▶ _Task instructions_:
- a) According to the harness guide below, why does a correctly fitting kiteboarding harness matter? Answer in one to three sentences.
- b) Check each statement against the harness guide below. For each one, answer yes or no and quote the words from the guide that decide it.
(i) Waist harnesses are used by roughly 90% of kiters.
(ii) Softer waist harnesses give more lower back support than stiffer ones.
(iii) Most beginners see the harness as the part of their setup that needs the most thought.

▶ _Passage shown_:
════

How to choose the right harness for you.
In the eyes of most beginners the kiteboarding harness requires the least thinking through wen purchasing their first kite set up. However the kiteboarding harness is a key piece of equipment and a correct fitting one can provide support and reduce muscle fatigue, allowing for a longer, safer and more enjoyable time kiteboarding.
We get asked the ''why is the difference between a seat and a waist harness?'' The first thing we usually respond with is that it's preference. The right harness for you should be the most comfortable and best fitting, this is why it is always recommended to try on as many as possible. However, there are some quite big differences between the 2 which is easy to explain.
The Waist Harnesses:
The waist kiteboarding harness is the most commonly used kiteboarding harness for probably 90% of kiters. Waist harnesses tend to be either stiff or soft. The stiffer models give good support to the lower back. Well located EVA and memory foam give comfort and support to people suffering from lower back pain or for people who want to ride for extended sessions. Softer harnesses allow the rider who wants to progress with their the advanced riding, extra flexibility in the abdomen however typically less lower back support.

════

▶ _Excerpted data_:

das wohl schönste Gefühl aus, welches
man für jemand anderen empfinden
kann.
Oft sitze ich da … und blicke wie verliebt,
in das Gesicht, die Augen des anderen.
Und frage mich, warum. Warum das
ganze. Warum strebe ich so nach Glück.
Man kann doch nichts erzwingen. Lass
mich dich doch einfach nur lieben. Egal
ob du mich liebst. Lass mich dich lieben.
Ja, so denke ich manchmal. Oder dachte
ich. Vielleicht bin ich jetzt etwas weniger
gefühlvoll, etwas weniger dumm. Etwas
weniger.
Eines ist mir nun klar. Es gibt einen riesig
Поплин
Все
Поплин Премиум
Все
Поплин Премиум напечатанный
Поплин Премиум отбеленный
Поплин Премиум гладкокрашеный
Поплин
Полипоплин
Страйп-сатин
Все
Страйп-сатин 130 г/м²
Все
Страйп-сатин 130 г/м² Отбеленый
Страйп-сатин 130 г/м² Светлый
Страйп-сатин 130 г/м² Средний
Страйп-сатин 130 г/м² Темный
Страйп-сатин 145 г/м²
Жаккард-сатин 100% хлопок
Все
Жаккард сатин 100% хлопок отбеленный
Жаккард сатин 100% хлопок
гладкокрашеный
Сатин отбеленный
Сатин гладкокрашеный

════

▶ _Results_:
- a) A correctly fitting harness can provide support and reduce muscle fatigue. That allows for a longer, safer and more enjoyable time kiteboarding.

- b)
(i) Yes: "the most commonly used kiteboarding harness for probably 90% of kiters"
(ii) No: "extra flexibility in the abdomen however typically less lower back support"
(iii) No: "In the eyes of most beginners the kiteboarding harness requires the least thinking through"